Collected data
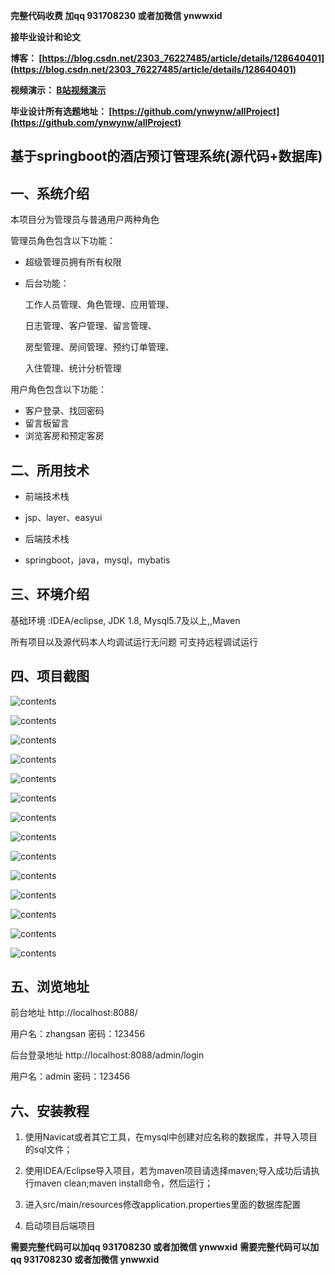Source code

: **完整代码收费  加qq  931708230 或者加微信  ynwwxid**

**接毕业设计和论文**

**博客：
[https://blog.csdn.net/2303_76227485/article/details/128640401](https://blog.csdn.net/2303_76227485/article/details/128640401)**

**视频演示：
[B站视频演示](https://www.bilibili.com/video/BV1jG411N7iw)**

**毕业设计所有选题地址：
[https://github.com/ynwynw/allProject](https://github.com/ynwynw/allProject)**


## 基于springboot的酒店预订管理系统(源代码+数据库)

## 一、系统介绍

本项目分为管理员与普通用户两种角色

管理员角色包含以下功能：

- 超级管理员拥有所有权限  

- 后台功能：

  工作人员管理、角色管理、应用管理、

  日志管理、客户管理、留言管理、

  房型管理、房间管理、预约订单管理、

  入住管理、统计分析管理

用户角色包含以下功能：

- 客户登录、找回密码
- 留言板留言
- 浏览客房和预定客房

## 二、所用技术

- 前端技术栈
- jsp、layer、easyui

- 后端技术栈
- springboot，java，mysql，mybatis

## 三、环境介绍

基础环境 :IDEA/eclipse, JDK 1.8, Mysql5.7及以上,,Maven

所有项目以及源代码本人均调试运行无问题 可支持远程调试运行

## 四、项目截图

![contents](./picture/picture1.png)

![contents](./picture/picture2.png)

![contents](./picture/picture3.png)

![contents](./picture/picture4.png)

![contents](./picture/picture5.png)

![contents](./picture/picture6.png)

![contents](./picture/picture7.png)

![contents](./picture/picture8.png)

![contents](./picture/picture9.png)

![contents](./picture/picture10.png)

![contents](./picture/picture11.png)

![contents](./picture/picture12.png)

![contents](./picture/picture13.png)

![contents](./picture/picture14.png)



## 五、浏览地址

前台地址    http://localhost:8088/

用户名：zhangsan   密码：123456

后台登录地址  http://localhost:8088/admin/login

用户名：admin   密码：123456

## 六、安装教程

1. 使用Navicat或者其它工具，在mysql中创建对应名称的数据库，并导入项目的sql文件；

2. 使用IDEA/Eclipse导入项目，若为maven项目请选择maven;导入成功后请执行maven clean;maven install命令，然后运行；

3. 进入src/main/resources修改application.properties里面的数据库配置

4. 启动项目后端项目 

   

**需要完整代码可以加qq   931708230 或者加微信   ynwwxid**
**需要完整代码可以加qq   931708230 或者加微信   ynwwxid**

Job: Using the records above, write out exactly the lines from the one containing "所有项目以及源代码本人均调试运行无问题 可支持远程调试运行" through the last, and add nothing.

Answer:
所有项目以及源代码本人均调试运行无问题 可支持远程调试运行

## 四、项目截图

![contents](./picture/picture1.png)

![contents](./picture/picture2.png)

![contents](./picture/picture3.png)

![contents](./picture/picture4.png)

![contents](./picture/picture5.png)

![contents](./picture/picture6.png)

![contents](./picture/picture7.png)

![contents](./picture/picture8.png)

![contents](./picture/picture9.png)

![contents](./picture/picture10.png)

![contents](./picture/picture11.png)

![contents](./picture/picture12.png)

![contents](./picture/picture13.png)

![contents](./picture/picture14.png)



## 五、浏览地址

前台地址    http://localhost:8088/

用户名：zhangsan   密码：123456

后台登录地址  http://localhost:8088/admin/login

用户名：admin   密码：123456

## 六、安装教程

1. 使用Navicat或者其它工具，在mysql中创建对应名称的数据库，并导入项目的sql文件；

2. 使用IDEA/Eclipse导入项目，若为maven项目请选择maven;导入成功后请执行maven clean;maven install命令，然后运行；

3. 进入src/main/resources修改application.properties里面的数据库配置

4. 启动项目后端项目 

   

**需要完整代码可以加qq   931708230 或者加微信   ynwwxid**
**需要完整代码可以加qq   931708230 或者加微信   ynwwxid**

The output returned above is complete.